For starters, you need to understand deductibles. A deductible is the amount that you pay for medical expenses before your insurance kicks in. Plans offer a wide range of deductibles. You can get a $200 deductible plan, for example, and then you’d only pay $200 in out-of-pocket costs before your insurance benefits became available. On the other hand, you could have a high-deductible plan where you might need to pay $6,000 in expenses before insurance kicks in. Learn more about what a deductible is here.

Either way, before you reach the deductible, you may need to pay full price for some services. Once you reach the deductible stated on your insurance plan, you usually only need to pay a copay or coinsurance. So what’s the difference?

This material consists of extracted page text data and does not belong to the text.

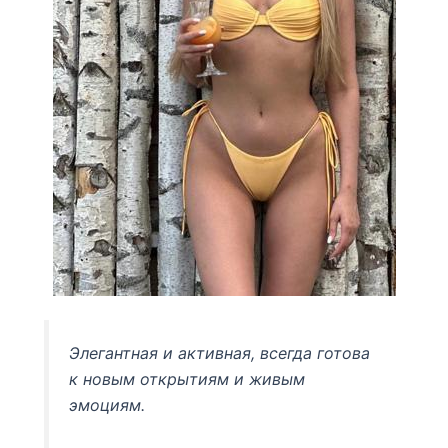
Элегантная и активная, всегда готова
к новым открытиям и живым
эмоциям.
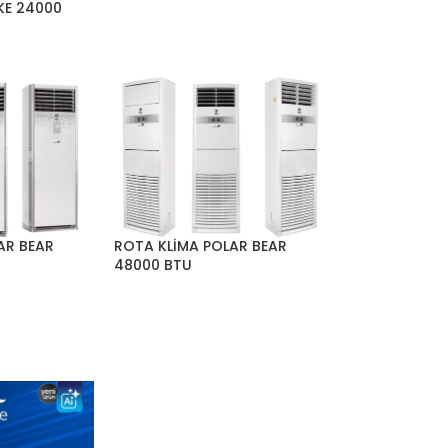
KE 24000
AR BEAR
ROTA KLİMA POLAR BEAR
48000 BTU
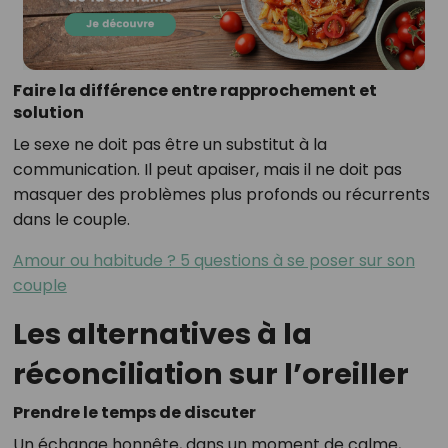
Faire la différence entre rapprochement et
solution
Le sexe ne doit pas être un substitut à la
communication. Il peut apaiser, mais il ne doit pas
masquer des problèmes plus profonds ou récurrents
dans le couple.
Amour ou habitude ? 5 questions à se poser sur son
couple
Les alternatives à la
réconciliation sur l’oreiller
Prendre le temps de discuter
Un échange honnête, dans un moment de calme,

Copay vs. Coinsurance for Health Insurance

What Is a Copay?

A copay is a set fee that you pay for health services or supplies after you’ve met your deductible. Your plan will usually list the copays for different categories of services. For example, blood work and doctor visits may have a designated copay (like $20). Learn more about what a copay is here.

For specific services, your plan may only charge a copay whether you’ve met your deductible or not. For example, many plans charge a small or no copay for preventative or basic services like annual checkups or urgent care visits. This can help you catch health issues early or prevent illnesses altogether. Again, you can find this information on the brochure for your specific plan.

What Is a Coinsurance?

A coinsurance is a set percentage of costs that you pay for health services or supplies. For example, you may pay 20 percent of the total surgery cost, and your insurance company would pay the rest. That means you might not know how much you’ll need to pay until the provider states the final price.

How Do You Know Which You’ll Pay?

Your insurance plan should clearly state whether you pay a copay or coinsurance for a particular service. In general, you pay copays for prescriptions, doctor visits, and urgent care visits. On the other hand, you might pay coinsurances for surgeries, x-rays, and hospital stays.

If you don’t see the service on your insurance brochure, or if you’re just not sure which category it fits in, don’t guess. Call your insurance representative before a healthcare visit or service. Surprise costs are never fun, and the insurance rep can go over your plan with you and help you figure out what to expect.